Here's a screenshot of what getting the raw HTML looks like:

How to copy the goddamn html

Okay. Phew. Now on to actually running the munger.

Using the Munger

  1. Git clone this repo, if you haven't already.
    • If you're not the kind of tech savvy for this -- I'm sorry; this is beyond my depth to explain in this readme.
  2. You should have Golang installed. Sanitycheck: you can run go env in the terminal, and it works, right?
    • If you're not the kind of tech savvy for this -- I'm sorry; this is beyond my depth to explain in this readme.
  3. go run ./main.go ./wow.html -- or use whatever your filename was from step 4 above, when you got the data.
  4. That's it! The CSV data should've appeared on your terminal!
  5. Redirect it to a file to save it: go run ./main.go ./wow.html > sane.csv

You should now be able to open sane.csv with Excel, or LibreOffice, or whatever you want! And you can go ahead and send it to your accountant; they won't hate you anymore. (Probably. At least not for this issue.)

Caveats

Always double-check things

This code is provided 'without warranty', etc. I hope it works. It certainly appears to. But double-check with your own eyes. I'm not responsible for the correctness of your tax filings. Shareworks could change the format and break this tool and I might not notice; etc. Final responsibility is yours.

(Also, honestly, just double check against the PDF or whatnot to make sure you didn't accidentally miss copying some of the HTML! It's too easy.)

Distinct share kinds are not marked in the CSV!

UPDATE: the parser has been improved. But some caveats about the actual informational content remain.

If you have more than one kind of share/security/token/whatever in the Shareworks report -- this is the stuff you'll find in headings outside of any of the tables in the document -- this munger does not currently parse this, and such info will be missing from the CSV. At this time, you have to re-add this manually.

Partly this is because it's a pain to parse. Partly it's because the relevant information just flat out isn't in the document. (I know, I know. This is insane. I agree.)
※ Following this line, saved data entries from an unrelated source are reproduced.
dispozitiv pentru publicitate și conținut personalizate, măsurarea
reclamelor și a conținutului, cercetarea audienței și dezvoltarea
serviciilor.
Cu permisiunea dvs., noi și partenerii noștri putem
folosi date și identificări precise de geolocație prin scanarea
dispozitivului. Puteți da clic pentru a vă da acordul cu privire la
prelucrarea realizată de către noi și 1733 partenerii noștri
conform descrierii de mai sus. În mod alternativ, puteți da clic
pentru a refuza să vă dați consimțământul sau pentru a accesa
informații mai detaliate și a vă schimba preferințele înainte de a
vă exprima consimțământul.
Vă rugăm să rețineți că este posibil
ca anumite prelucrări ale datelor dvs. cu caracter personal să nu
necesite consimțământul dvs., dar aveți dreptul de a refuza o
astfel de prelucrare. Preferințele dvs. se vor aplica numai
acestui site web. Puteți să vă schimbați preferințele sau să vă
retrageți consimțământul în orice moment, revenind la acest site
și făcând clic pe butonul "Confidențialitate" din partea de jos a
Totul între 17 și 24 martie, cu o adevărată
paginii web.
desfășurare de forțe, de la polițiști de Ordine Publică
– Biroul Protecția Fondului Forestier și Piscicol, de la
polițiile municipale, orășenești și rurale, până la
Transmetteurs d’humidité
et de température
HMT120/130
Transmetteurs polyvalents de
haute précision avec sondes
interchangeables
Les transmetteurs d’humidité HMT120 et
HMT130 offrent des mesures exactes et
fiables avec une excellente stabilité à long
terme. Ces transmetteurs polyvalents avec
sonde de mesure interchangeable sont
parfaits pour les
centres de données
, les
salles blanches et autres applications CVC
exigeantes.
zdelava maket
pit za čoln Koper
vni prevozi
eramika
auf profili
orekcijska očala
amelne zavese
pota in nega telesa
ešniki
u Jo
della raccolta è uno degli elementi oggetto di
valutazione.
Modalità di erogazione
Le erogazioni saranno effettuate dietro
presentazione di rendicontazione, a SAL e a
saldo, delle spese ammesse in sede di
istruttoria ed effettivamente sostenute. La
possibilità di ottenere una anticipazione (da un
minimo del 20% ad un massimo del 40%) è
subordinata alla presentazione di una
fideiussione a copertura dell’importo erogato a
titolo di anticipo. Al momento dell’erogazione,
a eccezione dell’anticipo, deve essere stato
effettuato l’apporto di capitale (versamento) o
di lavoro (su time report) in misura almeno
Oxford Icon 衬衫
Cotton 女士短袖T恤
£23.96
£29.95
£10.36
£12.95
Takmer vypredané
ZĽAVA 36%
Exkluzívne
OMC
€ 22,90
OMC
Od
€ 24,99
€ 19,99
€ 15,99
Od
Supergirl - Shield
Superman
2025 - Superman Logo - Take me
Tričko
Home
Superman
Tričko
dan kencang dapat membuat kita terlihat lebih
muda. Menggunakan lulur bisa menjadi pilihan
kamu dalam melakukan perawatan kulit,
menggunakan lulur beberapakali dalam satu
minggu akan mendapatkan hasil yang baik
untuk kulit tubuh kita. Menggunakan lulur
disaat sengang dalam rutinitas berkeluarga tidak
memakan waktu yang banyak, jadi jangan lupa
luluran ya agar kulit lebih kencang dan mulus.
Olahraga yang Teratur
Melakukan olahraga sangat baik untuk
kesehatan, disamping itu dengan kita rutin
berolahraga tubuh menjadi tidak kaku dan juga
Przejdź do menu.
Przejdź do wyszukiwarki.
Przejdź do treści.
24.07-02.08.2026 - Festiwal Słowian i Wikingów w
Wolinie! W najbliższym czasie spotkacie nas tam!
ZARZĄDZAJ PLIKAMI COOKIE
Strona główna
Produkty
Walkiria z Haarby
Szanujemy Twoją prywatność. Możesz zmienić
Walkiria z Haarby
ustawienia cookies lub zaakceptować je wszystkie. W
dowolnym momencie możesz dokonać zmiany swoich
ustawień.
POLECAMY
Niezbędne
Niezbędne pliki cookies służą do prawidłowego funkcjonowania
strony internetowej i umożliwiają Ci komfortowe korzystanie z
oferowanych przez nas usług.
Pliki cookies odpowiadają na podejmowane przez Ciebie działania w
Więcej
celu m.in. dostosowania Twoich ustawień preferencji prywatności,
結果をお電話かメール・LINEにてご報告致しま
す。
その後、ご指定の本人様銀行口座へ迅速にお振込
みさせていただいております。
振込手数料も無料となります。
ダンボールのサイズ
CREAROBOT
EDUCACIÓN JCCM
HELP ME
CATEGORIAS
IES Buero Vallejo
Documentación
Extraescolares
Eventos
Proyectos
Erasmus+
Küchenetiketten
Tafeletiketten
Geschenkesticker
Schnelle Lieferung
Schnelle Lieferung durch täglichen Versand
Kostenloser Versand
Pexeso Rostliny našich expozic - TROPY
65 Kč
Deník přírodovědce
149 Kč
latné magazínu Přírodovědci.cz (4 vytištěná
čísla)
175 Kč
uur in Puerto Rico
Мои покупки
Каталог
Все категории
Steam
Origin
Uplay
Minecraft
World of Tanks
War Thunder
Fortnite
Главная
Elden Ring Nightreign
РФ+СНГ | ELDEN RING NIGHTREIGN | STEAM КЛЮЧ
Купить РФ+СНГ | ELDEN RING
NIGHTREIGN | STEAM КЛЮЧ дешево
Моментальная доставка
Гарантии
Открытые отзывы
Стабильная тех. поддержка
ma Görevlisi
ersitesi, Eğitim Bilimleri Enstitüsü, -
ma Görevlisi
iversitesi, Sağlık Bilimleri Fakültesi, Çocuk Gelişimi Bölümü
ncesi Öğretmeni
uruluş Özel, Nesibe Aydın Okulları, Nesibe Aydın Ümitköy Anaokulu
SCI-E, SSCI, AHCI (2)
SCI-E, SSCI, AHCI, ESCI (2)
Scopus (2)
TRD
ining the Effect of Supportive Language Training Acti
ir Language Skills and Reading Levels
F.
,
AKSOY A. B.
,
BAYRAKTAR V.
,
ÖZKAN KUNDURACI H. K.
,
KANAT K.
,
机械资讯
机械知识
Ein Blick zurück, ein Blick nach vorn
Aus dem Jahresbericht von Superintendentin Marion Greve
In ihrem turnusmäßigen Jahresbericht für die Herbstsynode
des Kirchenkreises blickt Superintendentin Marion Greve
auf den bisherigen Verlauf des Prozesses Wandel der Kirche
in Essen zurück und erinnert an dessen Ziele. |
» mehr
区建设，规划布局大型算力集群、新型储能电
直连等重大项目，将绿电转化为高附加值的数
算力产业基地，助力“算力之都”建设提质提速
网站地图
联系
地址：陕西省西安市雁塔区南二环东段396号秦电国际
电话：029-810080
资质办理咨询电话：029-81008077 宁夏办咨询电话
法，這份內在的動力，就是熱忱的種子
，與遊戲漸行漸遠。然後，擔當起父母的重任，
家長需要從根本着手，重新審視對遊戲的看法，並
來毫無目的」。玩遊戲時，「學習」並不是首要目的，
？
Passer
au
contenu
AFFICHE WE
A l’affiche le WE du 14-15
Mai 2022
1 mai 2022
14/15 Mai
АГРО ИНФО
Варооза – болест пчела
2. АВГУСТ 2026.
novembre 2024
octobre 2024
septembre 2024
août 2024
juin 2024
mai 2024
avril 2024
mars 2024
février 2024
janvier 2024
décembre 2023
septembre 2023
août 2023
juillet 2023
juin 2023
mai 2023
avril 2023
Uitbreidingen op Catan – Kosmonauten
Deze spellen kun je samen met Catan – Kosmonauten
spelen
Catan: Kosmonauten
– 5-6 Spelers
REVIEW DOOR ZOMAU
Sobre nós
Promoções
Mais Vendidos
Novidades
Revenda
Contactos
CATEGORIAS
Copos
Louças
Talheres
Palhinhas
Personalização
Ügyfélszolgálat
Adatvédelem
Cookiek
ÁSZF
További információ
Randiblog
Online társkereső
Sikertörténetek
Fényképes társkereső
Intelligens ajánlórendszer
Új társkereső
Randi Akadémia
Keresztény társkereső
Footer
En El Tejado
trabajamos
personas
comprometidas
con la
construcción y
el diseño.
PRs welcome to fix the first part. There's nothing we can do about the information being not present, except share this warning.

Now, as to why the relevant information -- the distinct share kinds -- aren't in the document:

The headings aren't the share kinds. They're the names of the process that's distributing them.

What?

Yeah, so, for example, you might be receiving two kinds of shares, let's call them XYZ and XWZ, but have three processes distributing them to you: some P1 and P2 and P3, and P1 and P2 both grant you XYZ shares (but on different schedules), and P3 grants you XWZ shares.

You almost certainly need to keep the XYZ shares and the XWZ shares separate in your bookkeeping, because when you calculate something like capital loss and capital gains for tax purposes, you cannot mix them (they're different things with different values!).

But you're at the mercy of your accounting department to tell you what the mapping is from {the distribution schedule name} to {whatever the actual stock is}.

About

A piece of software that shouldn't need to exist. Processes badly formatted outputs from Morgan Stanley Shareworks into usable CSV files.